Insomma, il torio è più facilmente reperibile dell’uranio, le centrali alimentate con questo elemento producono meno residui e le scorie sono radioattive per molto meno tempo, ma restano i dubbi sulla sicurezza: chi ci garantisce che queste centrali siano sicure?

Le problematiche di sicurezza di questi reattori restano le stesse, c’è sempre un atomo che viene diviso – ha spiegato Bruno Panella, direttore del dipartimento di Energetica del Politecnico di Torino – quindi servono le stesse rigorose analisi di sicurezza necessarie anche per i reattori tradizionali. Bisogna analizzare bene i nuovi progetti, che per quanto riguarda questi reattori spesso sono ancora alla fase concettuale”.

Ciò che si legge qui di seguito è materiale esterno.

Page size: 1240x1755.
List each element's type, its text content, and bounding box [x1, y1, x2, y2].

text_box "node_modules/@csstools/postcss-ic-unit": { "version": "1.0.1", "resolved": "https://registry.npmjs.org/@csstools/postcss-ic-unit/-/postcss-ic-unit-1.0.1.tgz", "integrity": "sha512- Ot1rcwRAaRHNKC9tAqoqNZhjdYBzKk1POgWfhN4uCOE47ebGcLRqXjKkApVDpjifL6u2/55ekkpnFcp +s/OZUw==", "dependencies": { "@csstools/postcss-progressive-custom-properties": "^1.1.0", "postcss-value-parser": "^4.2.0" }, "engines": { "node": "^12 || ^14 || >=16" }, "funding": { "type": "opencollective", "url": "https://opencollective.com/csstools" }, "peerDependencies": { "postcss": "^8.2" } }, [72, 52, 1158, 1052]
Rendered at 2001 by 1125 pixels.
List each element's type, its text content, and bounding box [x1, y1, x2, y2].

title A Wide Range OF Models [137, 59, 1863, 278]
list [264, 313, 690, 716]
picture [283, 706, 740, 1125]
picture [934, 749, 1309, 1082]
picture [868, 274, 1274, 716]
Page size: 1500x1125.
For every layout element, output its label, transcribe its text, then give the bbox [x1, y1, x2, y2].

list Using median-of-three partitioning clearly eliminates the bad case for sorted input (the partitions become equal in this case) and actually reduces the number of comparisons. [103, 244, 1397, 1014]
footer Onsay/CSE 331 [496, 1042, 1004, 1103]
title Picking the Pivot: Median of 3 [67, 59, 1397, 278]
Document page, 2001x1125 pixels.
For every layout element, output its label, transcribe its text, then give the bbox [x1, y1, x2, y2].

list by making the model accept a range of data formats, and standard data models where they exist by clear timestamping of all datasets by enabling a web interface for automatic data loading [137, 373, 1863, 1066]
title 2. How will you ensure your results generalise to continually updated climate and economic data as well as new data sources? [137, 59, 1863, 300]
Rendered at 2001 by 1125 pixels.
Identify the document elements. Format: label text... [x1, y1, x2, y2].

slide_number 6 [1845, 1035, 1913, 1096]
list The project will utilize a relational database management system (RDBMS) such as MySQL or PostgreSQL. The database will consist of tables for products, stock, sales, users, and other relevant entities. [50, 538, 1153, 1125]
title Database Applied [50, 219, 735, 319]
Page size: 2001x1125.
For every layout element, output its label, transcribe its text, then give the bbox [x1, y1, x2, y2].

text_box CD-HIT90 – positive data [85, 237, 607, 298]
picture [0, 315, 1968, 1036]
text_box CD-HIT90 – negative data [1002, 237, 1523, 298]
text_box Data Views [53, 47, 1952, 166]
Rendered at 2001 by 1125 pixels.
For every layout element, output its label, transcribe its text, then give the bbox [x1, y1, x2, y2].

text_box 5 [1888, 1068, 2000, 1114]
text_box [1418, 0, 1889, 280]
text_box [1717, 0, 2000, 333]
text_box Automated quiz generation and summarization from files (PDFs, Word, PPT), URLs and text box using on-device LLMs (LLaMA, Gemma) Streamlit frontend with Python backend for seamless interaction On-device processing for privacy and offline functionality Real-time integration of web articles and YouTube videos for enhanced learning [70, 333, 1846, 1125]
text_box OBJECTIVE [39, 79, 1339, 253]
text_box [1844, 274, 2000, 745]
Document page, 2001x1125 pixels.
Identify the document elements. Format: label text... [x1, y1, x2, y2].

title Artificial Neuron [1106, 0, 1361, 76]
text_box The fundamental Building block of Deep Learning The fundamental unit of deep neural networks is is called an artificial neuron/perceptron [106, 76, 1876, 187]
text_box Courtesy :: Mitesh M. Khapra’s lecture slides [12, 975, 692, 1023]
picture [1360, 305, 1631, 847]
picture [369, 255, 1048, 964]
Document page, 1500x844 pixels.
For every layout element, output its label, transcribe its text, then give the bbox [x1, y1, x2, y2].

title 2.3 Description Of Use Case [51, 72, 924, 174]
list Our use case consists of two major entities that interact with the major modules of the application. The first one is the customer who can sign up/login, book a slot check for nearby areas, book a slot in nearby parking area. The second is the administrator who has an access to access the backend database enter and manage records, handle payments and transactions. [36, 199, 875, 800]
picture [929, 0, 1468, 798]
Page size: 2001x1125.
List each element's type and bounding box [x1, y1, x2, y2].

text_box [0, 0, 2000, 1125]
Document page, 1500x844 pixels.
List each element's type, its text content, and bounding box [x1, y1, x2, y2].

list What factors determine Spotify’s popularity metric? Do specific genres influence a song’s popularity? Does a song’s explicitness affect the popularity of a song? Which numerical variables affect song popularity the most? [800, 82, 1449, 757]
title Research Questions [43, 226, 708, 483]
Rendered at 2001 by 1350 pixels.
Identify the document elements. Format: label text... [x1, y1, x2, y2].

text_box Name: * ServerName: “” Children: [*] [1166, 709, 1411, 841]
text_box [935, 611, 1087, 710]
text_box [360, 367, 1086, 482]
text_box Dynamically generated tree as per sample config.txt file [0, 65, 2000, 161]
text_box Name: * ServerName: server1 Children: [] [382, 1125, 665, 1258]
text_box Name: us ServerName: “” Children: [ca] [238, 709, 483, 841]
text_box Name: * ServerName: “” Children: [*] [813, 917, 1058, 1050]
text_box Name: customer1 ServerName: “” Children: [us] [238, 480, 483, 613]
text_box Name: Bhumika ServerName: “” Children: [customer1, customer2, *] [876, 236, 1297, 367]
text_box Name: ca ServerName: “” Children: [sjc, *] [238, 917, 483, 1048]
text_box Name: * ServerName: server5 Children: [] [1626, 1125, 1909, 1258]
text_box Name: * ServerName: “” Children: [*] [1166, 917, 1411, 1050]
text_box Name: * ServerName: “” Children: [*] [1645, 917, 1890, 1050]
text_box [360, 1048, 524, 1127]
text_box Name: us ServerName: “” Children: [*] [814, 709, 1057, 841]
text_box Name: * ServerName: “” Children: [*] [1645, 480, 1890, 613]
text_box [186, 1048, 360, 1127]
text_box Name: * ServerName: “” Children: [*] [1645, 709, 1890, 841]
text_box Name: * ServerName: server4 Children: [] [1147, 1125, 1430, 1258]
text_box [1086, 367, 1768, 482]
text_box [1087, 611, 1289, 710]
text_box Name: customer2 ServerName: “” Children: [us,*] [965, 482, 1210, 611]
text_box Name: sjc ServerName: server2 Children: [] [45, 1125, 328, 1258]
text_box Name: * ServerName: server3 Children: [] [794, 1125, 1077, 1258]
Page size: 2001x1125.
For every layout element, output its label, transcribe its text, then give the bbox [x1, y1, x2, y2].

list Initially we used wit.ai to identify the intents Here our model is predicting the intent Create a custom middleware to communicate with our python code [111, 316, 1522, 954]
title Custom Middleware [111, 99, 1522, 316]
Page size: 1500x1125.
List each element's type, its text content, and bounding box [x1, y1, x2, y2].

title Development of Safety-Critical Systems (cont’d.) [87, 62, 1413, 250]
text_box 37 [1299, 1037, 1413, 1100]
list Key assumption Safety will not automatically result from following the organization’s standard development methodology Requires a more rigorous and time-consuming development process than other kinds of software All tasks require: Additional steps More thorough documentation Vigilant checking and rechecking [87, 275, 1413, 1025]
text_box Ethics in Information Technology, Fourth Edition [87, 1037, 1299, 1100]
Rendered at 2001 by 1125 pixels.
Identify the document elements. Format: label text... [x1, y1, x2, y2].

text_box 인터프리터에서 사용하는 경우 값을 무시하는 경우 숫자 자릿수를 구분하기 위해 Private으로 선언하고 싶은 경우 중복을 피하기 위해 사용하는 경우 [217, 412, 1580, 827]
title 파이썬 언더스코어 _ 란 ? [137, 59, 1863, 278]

Ma del resto è Rubbia stesso a mettere in guardia sulla poca sicurezza del nucleare. Proprio oggi il fisico in occasione dell’inaugurazione del suo esperimento Icarus ai laboratori nazionali dell’Infn del Gran Sasso, ha sottolineato più volte le profonde conseguenze che deriveranno dall’incidente in giappone e per questo ha lanciato un invito al presidente dell’Agenzia per la Sicurezza nucleare Umberto Veronesi a fare visita personalmente alla centrale di Fukushima per capire “quello che sta succedendo” che “avrà delle conseguenze enormi, gravi, che vanno studiate. E credo che il modo migliore sia rendersi conto direttamente di come stanno andando le cose”. Anche perché “quello che noi riceviamo come informazione dal Giappone è poco chiaro e incompleto, controllato dai mass media” mentre ”serve capire cosa sia realmente successo”.